▶ _What you should do_
Would you transcribe the entries below, beginning at the line with "What is POTS?" and ending after the line with "control systems available, such", exactly, with no picture and nothing more?

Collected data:

_ _ _ _

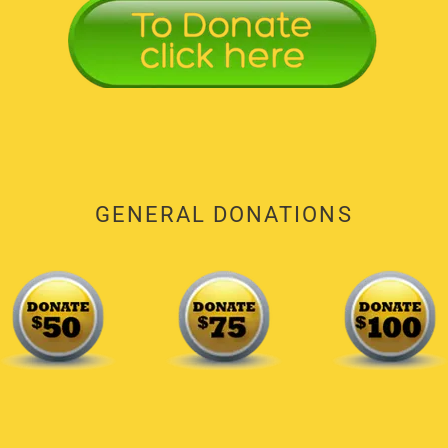
GENERAL DONATIONS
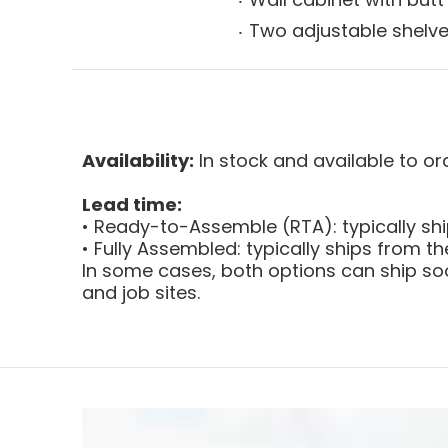
Two adjustable shelv
Availability:
In stock and available to or
Lead time:
• Ready-to-Assemble (RTA): typically sh
• Fully Assembled: typically ships from 
In some cases, both options can ship soo
and job sites.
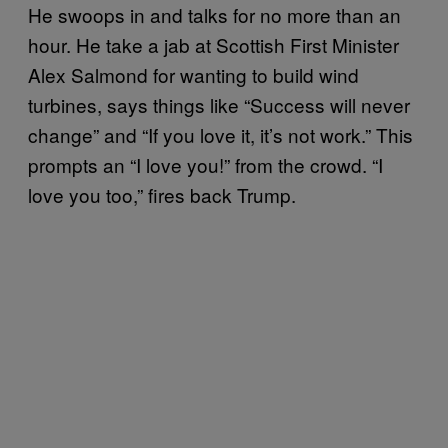
He swoops in and talks for no more than an
hour. He take a jab at Scottish First Minister
Alex Salmond for wanting to build wind
turbines, says things like “Success will never
change” and “If you love it, it’s not work.” This
prompts an “I love you!” from the crowd. “I
love you too,” fires back Trump.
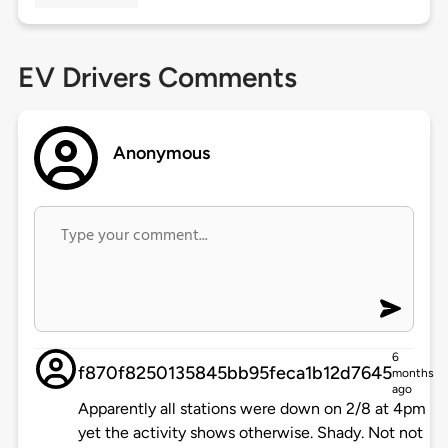
EV Drivers Comments
Anonymous
6
f870f8250135845bb95feca1b12d7645
months
ago
Apparently all stations were down on 2/8 at 4pm
yet the activity shows otherwise. Shady. Not not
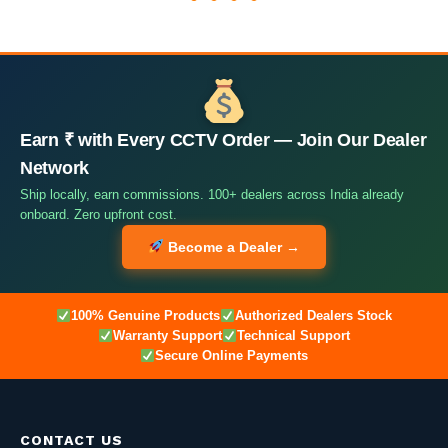
Earn ₹ with Every CCTV Order — Join Our Dealer
Network
Ship locally, earn commissions. 100+ dealers across India already
onboard. Zero upfront cost.
Become a Dealer →
100% Genuine Products
Authorized Dealers Stock
Warranty Support
Technical Support
Secure Online Payments
CONTACT US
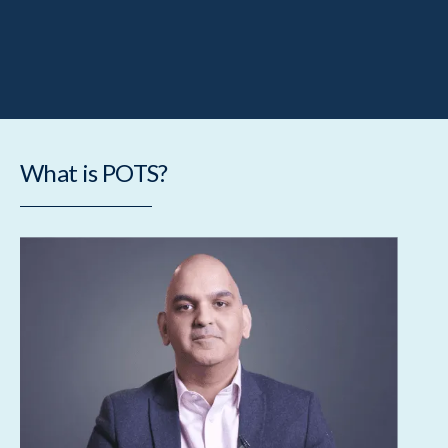
What is POTS?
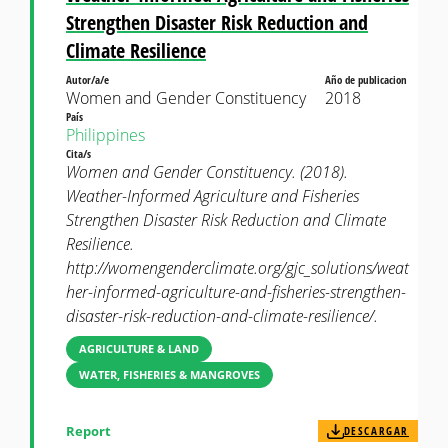
Strengthen Disaster Risk Reduction and
Climate Resilience
Autor/a/e
Año de publicacion
Women and Gender Constituency
2018
País
Philippines
Cita/s
Women and Gender Constituency. (2018).
Weather-Informed Agriculture and Fisheries
Strengthen Disaster Risk Reduction and Climate
Resilience.
http://womengenderclimate.org/gjc_solutions/weat
her-informed-agriculture-and-fisheries-strengthen-
disaster-risk-reduction-and-climate-resilience/.
AGRICULTURE & LAND
WATER, FISHERIES & MANGROVES
Report
DESCARGAR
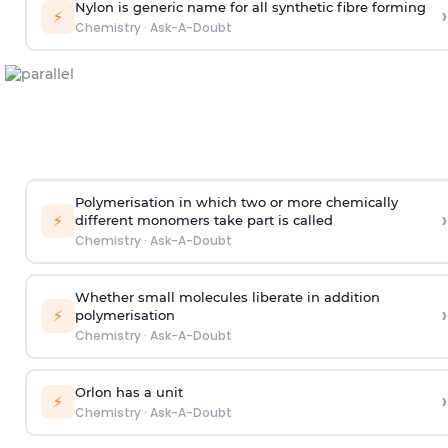
Nylon is generic name for all synthetic fibre forming
›
⚡
Chemistry
·
Ask-A-Doubt
Polymerisation in which two or more chemically
›
⚡
different monomers take part is called
Chemistry
·
Ask-A-Doubt
Whether small molecules liberate in addition
›
⚡
polymerisation
Chemistry
·
Ask-A-Doubt
Orlon has a unit
›
⚡
Chemistry
·
Ask-A-Doubt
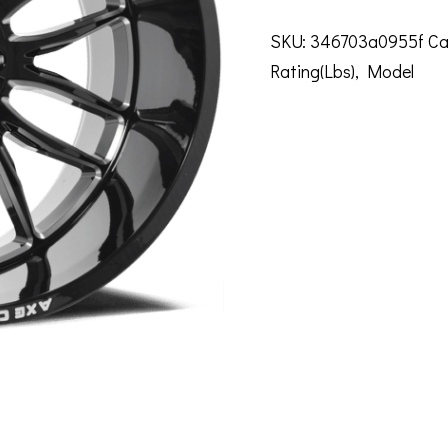
SKU:
346703a0955f
Ca
Rating(Lbs)
,
Model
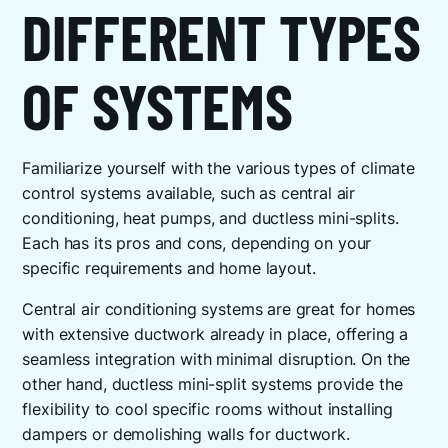
DIFFERENT TYPES
OF SYSTEMS
Familiarize yourself with the various types of climate
control systems available, such as central air
conditioning, heat pumps, and ductless mini-splits.
Each has its pros and cons, depending on your
specific requirements and home layout.
Central air conditioning systems are great for homes
with extensive ductwork already in place, offering a
seamless integration with minimal disruption. On the
other hand, ductless mini-split systems provide the
flexibility to cool specific rooms without installing
dampers or demolishing walls for ductwork.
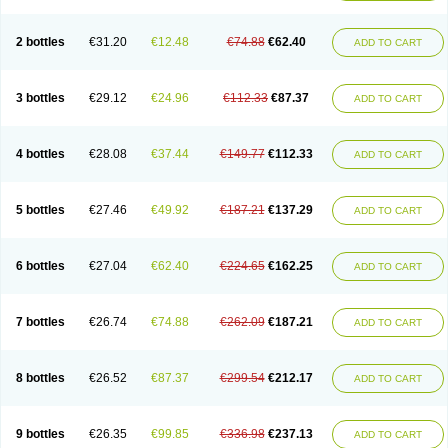
2 bottles
€31.20
€12.48
€74.88
€62.40
ADD TO CART
3 bottles
€29.12
€24.96
€112.33
€87.37
ADD TO CART
4 bottles
€28.08
€37.44
€149.77
€112.33
ADD TO CART
5 bottles
€27.46
€49.92
€187.21
€137.29
ADD TO CART
6 bottles
€27.04
€62.40
€224.65
€162.25
ADD TO CART
7 bottles
€26.74
€74.88
€262.09
€187.21
ADD TO CART
8 bottles
€26.52
€87.37
€299.54
€212.17
ADD TO CART
9 bottles
€26.35
€99.85
€336.98
€237.13
ADD TO CART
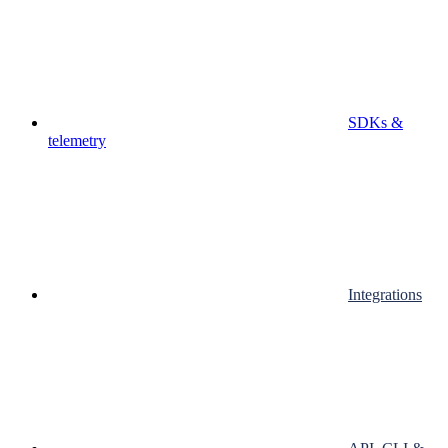
SDKs &
telemetry
Integrations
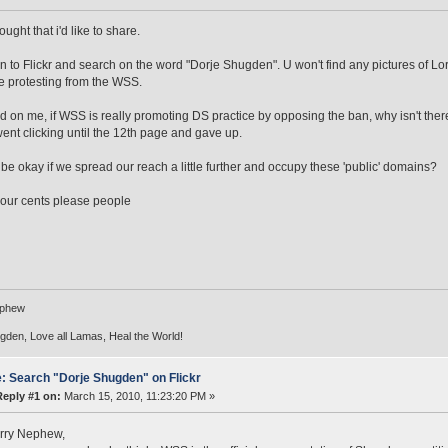
ought that i'd like to share.
 on to Flickr and search on the word "Dorje Shugden". U won't find any pictures of
e protesting from the WSS.
d on me, if WSS is really promoting DS practice by opposing the ban, why isn't the
went clicking until the 12th page and gave up.
 be okay if we spread our reach a little further and occupy these 'public' domains?
our cents please people
ephew
den, Love all Lamas, Heal the World!
: Search "Dorje Shugden" on Flickr
Reply #1 on:
March 15, 2010, 11:23:20 PM »
rry Nephew,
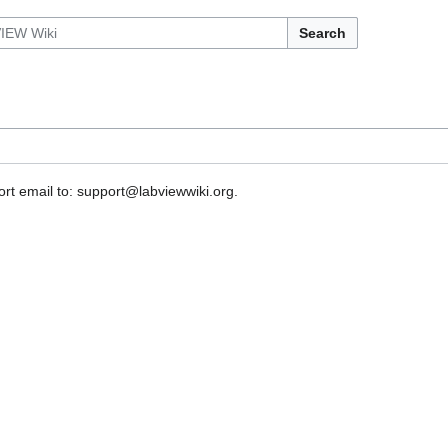
Search
rt email to: support@labviewwiki.org.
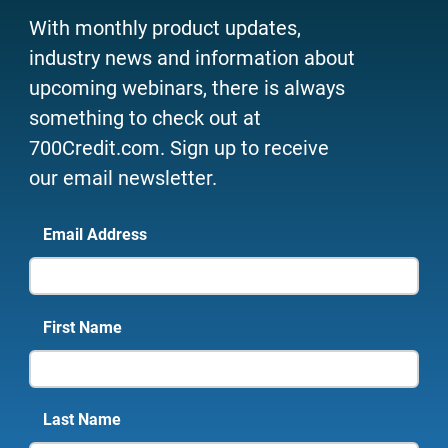
With monthly product updates,
industry news and information about
upcoming webinars, there is always
something to check out at
700Credit.com. Sign up to receive
our email newsletter.
Email Address
First Name
Last Name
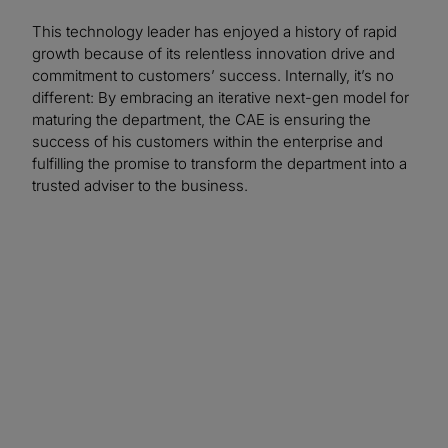
This technology leader has enjoyed a history of rapid
growth because of its relentless innovation drive and
commitment to customers’ success. Internally, it’s no
different: By embracing an iterative next-gen model for
maturing the department, the CAE is ensuring the
success of his customers within the enterprise and
fulfilling the promise to transform the department into a
trusted adviser to the business.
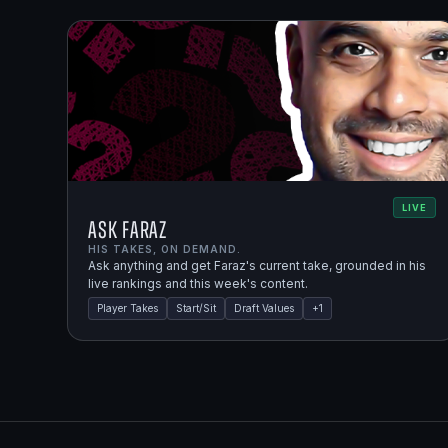
LIVE
Ask Faraz
HIS TAKES, ON DEMAND.
Ask anything and get Faraz's current take, grounded in his
live rankings and this week's content.
Player Takes
Start/Sit
Draft Values
+
1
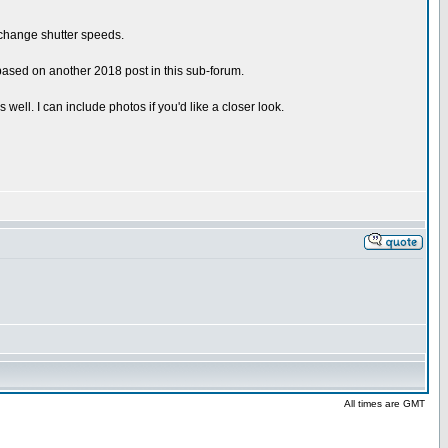
r change shutter speeds.
 based on another 2018 post in this sub-forum.
ll. I can include photos if you'd like a closer look.
All times are GMT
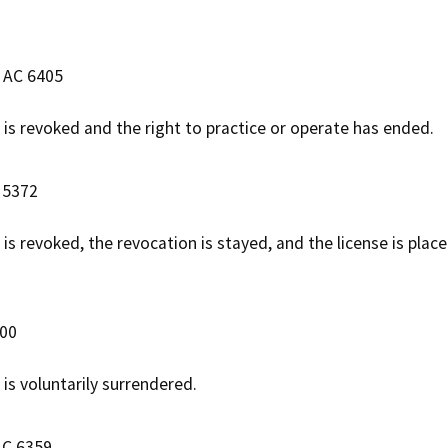
e AC 6405
e is revoked and the right to practice or operate has ended.
 5372
 is revoked, the revocation is stayed, and the license is pla
100
 is voluntarily surrendered.
AC 6359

_ _ _ _

▶ _Reply_
What is POTS?
Strengthen Disaster Risk Reduction and
Climate Resilience
Autor/a/e
Año de publicacion
Women and Gender Constituency
2018
País
Philippines
Cita/s
Women and Gender Constituency. (2018).
Weather-Informed Agriculture and Fisheries
Strengthen Disaster Risk Reduction and Climate
Resilience.
http://womengenderclimate.org/gjc_solutions/weat
her-informed-agriculture-and-fisheries-strengthen-
disaster-risk-reduction-and-climate-resilience/.
AGRICULTURE & LAND
WATER, FISHERIES & MANGROVES
Report
DESCARGAR
Nylon is generic name for all synthetic fibre forming
›
⚡
Chemistry
·
Ask-A-Doubt
Polymerisation in which two or more chemically
›
⚡
different monomers take part is called
Chemistry
·
Ask-A-Doubt
Whether small molecules liberate in addition
›
⚡
polymerisation
Chemistry
·
Ask-A-Doubt
Orlon has a unit
›
⚡
Chemistry
·
Ask-A-Doubt
SKU:
346703a0955f
Ca
Rating(Lbs)
,
Model
DIFFERENT TYPES
OF SYSTEMS
Familiarize yourself with the various types of climate
control systems available, such as central air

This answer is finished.